Recently, I’ve been reading some classic novels. They range from Sense and Sensibility to Dracula, from Dickens to Atwood. A plethora of poems have been running through my mind, ensnaring my senses and reopening my eyes to the seductive power of words. I’ve been greedily gulping down poems by Blake, rejuvenating my sense of romance with Keats, finding my love of simplicity with Rimbaud, and sinking into the sweetness of Neruda.
I never stop talking, but I never talk about things that matter. Words flow from my mouth like a river of remarks, slowly eroding away at the base of my consciousness and the edges of my thought. I find that the more I speak, the less I say. Writing is easy for me; I can compose and erase and rewrite, and the words come to me like they are destined to be penned. Speaking is a different kind of poetry, one where you only get a single chance to make it perfect and precise. When you’re speaking, inner soliloquies are irrelevant and unheard, and the tongue is a rambling and rambunctious destroyer of implication in order to favour enunciation. Your lips move in a dance of elocution and your teeth are gleaming white gates that open and close at your will.
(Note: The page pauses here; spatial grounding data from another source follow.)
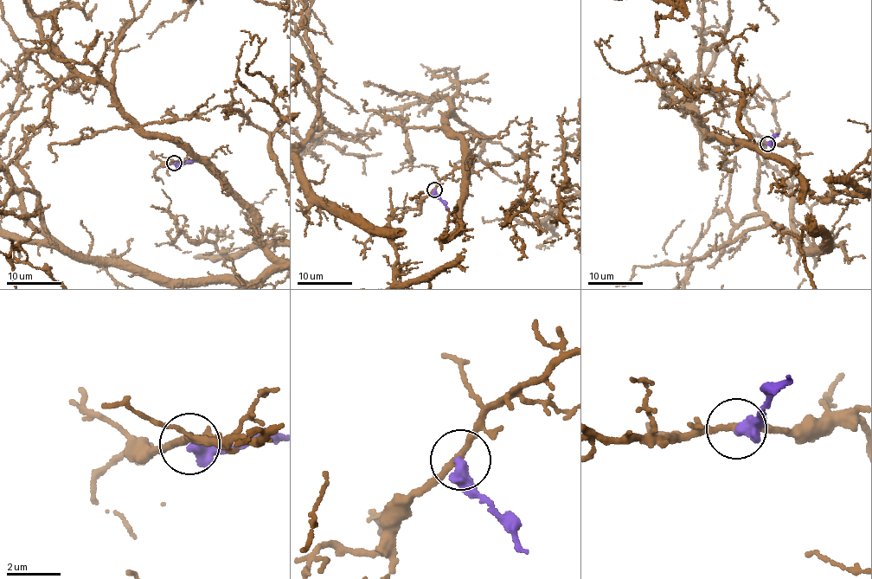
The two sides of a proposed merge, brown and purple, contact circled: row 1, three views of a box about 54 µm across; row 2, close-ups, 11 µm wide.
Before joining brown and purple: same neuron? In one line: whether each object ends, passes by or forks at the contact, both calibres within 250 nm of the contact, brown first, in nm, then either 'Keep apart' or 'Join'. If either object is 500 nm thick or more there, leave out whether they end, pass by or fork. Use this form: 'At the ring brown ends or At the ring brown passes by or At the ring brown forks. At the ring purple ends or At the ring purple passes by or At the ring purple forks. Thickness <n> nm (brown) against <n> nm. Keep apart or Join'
At the ring brown passes by. At the ring purple ends. Thickness 240 nm (brown) against 440 nm. Keep apart

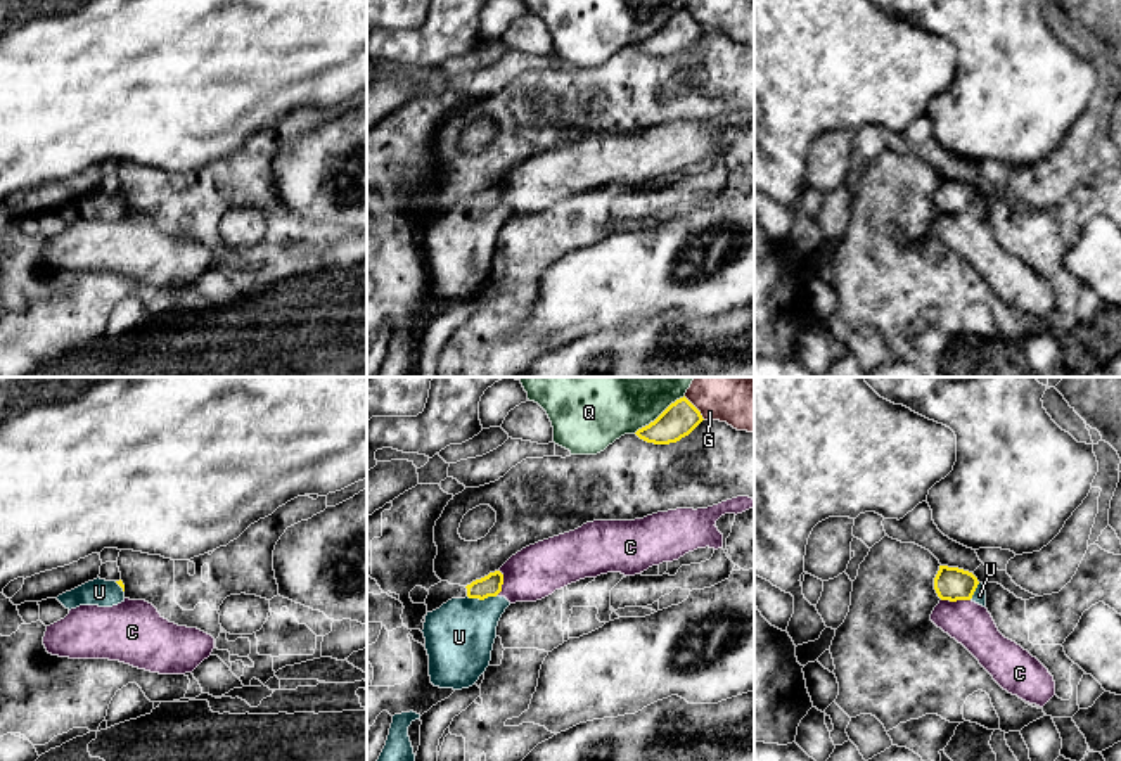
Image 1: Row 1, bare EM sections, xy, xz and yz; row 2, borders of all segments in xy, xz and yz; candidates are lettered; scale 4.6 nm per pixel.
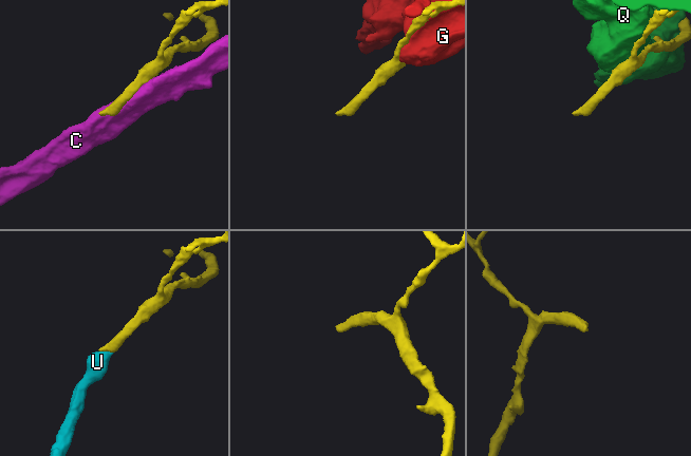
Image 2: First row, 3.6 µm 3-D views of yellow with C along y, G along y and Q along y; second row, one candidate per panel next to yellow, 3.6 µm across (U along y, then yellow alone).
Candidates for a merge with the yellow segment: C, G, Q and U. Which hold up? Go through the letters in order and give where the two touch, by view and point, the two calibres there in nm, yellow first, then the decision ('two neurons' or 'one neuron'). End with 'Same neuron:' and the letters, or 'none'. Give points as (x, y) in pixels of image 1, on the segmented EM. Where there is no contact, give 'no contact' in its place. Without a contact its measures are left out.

I’m not even sure what I’m writing anymore. The words are rushing from my fingers, implanting themselves on the screen in front of me, demanding to be written into the sentences and phrases and paragraphs which make up eternity. Maybe I keep writing because I feel like my spoken words are woefully inadequate; maybe I keep writing because it helps me perceive myself as less of an incompetent human being.
Maybe I just write because I love the feel of words on my fingers and terminologies on my tongue and the versification of the voluminous power of words.
Or maybe I write just to escape the existentialism of my insipid existence.